As a positive side, there are venues where temporary ramps are set that go all the way to the stage and help people with wheelchairs to move easier, but going back is the hard part and they are stuck. For leaving the concert or go to the bathroom, the staff needs to be notified to make certain arrangements. There are also several concerns from a safety point, when emergency happens or an evacuation is necessary.
When people use electric or power chairs they have some stability in crowds, but when a concert is in the environment it is very difficult and not safe at all.
Dedicated areas for people with disabilities don’t always solve the problem, either. They’re often small, leaving people who need them with no choice. And able-bodied concert-goers often fill the spaces or block them, anyway.
For example, the O2 Arena in London is one of the biggest venues in the world. They hire people to help the disabled customers in any way. On one hand it makes it considerably easier for them moving through the crowds with hi vis jackets and flashing lights, but on the other hand they can feel like they are being highlighted and stand out when they go to concerts and events with a lot of people. They just want to blend in and have a great time like everybody else.
Important Charities for Deaf and Disabled Concert Attendees
The idea behind Gig Buddies is that we want to enable people with learning disabilities and/or autism to enjoy all the great things going on in their community, especially live music. Gig Buddies is a project that pairs up people with and without learning disabilities (and/or autism) to be friends and to go to events together.

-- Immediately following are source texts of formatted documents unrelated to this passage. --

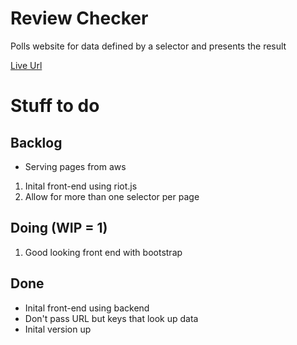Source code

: # Review Checker
Polls website for data defined by a selector and presents the result

[Live Url](https://j0f1kw9je5.execute-api.us-east-1.amazonaws.com/latest)

# Stuff to do
## Backlog
* Serving pages from aws
1. Inital front-end using riot.js
1. Allow for more than one selector per page

## Doing (WIP = 1)
1. Good looking front end with bootstrap

## Done
* Inital front-end using backend
* Don't pass URL but keys that look up data
* Inital version up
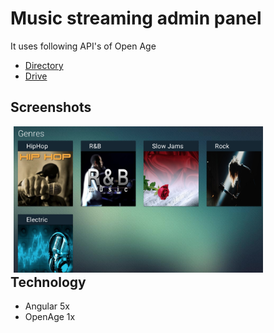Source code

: # Music streaming admin panel

It uses following API's of Open Age

- [Directory](http://open-age-docs.m-sas.com/blog/2018/05/03/employee-directory/)
- [Drive](http://open-age-docs.m-sas.com/blog/2018/07/27/docs/)

## Screenshots

<div style="float:left;margin-left:5px;"><img width="80%" src="docs/screenshots/genres.png"></div>

## Technology

- Angular 5x
- OpenAge 1x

The Gig Buddies project aims to make volunteering easier for people in Sussex by enabling volunteers to go to gigs they’d already probably be going to anyway, but with someone with a learning disability.
Gig Buddies are active in the following areas – Sussex, Brighton, Hove, Worthing, Chichester, Lewes, Uckfield, Eastbourne and Hastings.
Check out their website for more information https://www.gigbuddies.org.uk
Attitude is Everything
Attitude is Everything improves Deaf and disabled people’s access to live music by working in partnership with audiences, artists and the music industry.